→ **WHAT NEEDS TO BE DONE**
Which cell lines does the cell culture passage below name?

→ **EXCERPTED PASSAGE**
--

SCC90, a HPV16(+) oropharyngeal cancer (OP) cell line, was a gift from Dr. Robert Ferris (University of Pittsburgh). VU147T, another OP HPV16(+) cell line was a gift from Professor H. Joenje (VU Medical Center, Amsterdam). HeLa (HPV18+) and MiaPaCa-2 were obtained from the American Type Culture Collection. SAS, an HPV(-) oral cavity cancer cell line, was obtained from Japan Health Science Research Resources Bank. Cells were cultured in DMEM supplemented with 10% fetal bovine serum.

--

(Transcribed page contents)
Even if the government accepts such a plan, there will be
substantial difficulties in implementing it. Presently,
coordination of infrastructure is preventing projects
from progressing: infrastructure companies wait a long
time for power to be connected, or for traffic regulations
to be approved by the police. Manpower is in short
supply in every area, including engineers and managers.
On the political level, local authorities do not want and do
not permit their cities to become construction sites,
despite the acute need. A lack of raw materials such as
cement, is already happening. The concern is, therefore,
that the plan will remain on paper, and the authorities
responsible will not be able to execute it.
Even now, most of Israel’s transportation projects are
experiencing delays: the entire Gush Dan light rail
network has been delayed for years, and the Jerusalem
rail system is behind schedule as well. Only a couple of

--

→ **RESULT OF THE EXERCISE**
SCC90, VU147T, HeLa, MiaPaCa-2, SAS